FROM: U.S. STATE DEPARTMENT
President Obama's New Cuba Policy Looks Forward, Not Back
Op-Ed
John Kerry
Secretary of State
Secretary of Commerce Penny Pritzker, Treasury Secretary Jacob J. Lew
Miami Herald
December 20, 2014
President Obama’s decision to begin normalizing relations with Cuba will advance United States’ interests and those of the Cuban people. The 11 million people of this island nation have waited far too long — over half a century — to fulfill their democratic aspirations and build closer ties with the rest of the world in the 21st century. Our new U.S. policy on Cuba reflects the reality that past policies — although well-intentioned — no longer suit today’s situation. The president’s announcement reflects a historic turning of the page on enmities born of a different era and toward a brighter and more promising future.
Early in his administration, the president took steps to ease restrictions on Cuban-American visits and remittances that opened new pathways for family reunification — and later expanded this to include religious, academic and cultural exchanges for all Americans. Last week’s decision builds boldly on those initial measures and will increase communications, commerce and travel between our two countries. The State Department will lead discussions to restore regular diplomatic relations with Cuba for the first time since 1961 and re-establish an embassy in Havana. In our bilateral discussions, the United States will seek to advance cooperation on issues of mutual interest, including counter-narcotics, migration, combating trafficking-in-persons, the Ebola crisis and shared environmental challenges.

DIRECTIONS FOR THIS TASK -
Per the op-ed on the new Cuba policy, the State Department will lead talks to restore diplomatic relations that have been broken since what year?

STORED DATA -
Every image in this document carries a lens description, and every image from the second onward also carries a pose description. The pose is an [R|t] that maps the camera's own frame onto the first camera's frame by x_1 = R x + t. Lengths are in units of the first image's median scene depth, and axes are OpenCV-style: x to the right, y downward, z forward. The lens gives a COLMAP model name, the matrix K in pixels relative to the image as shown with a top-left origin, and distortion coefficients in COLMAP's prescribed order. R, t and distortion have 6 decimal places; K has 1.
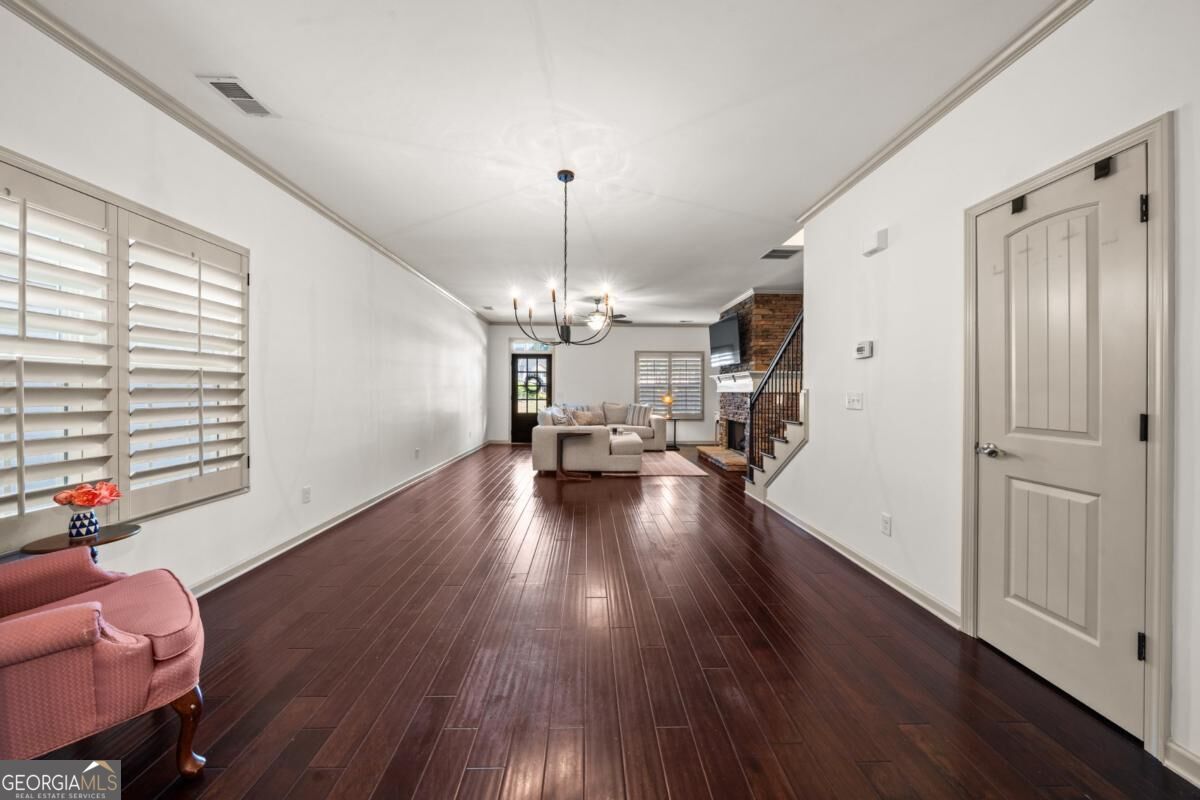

YOUR RESPONSE -
1961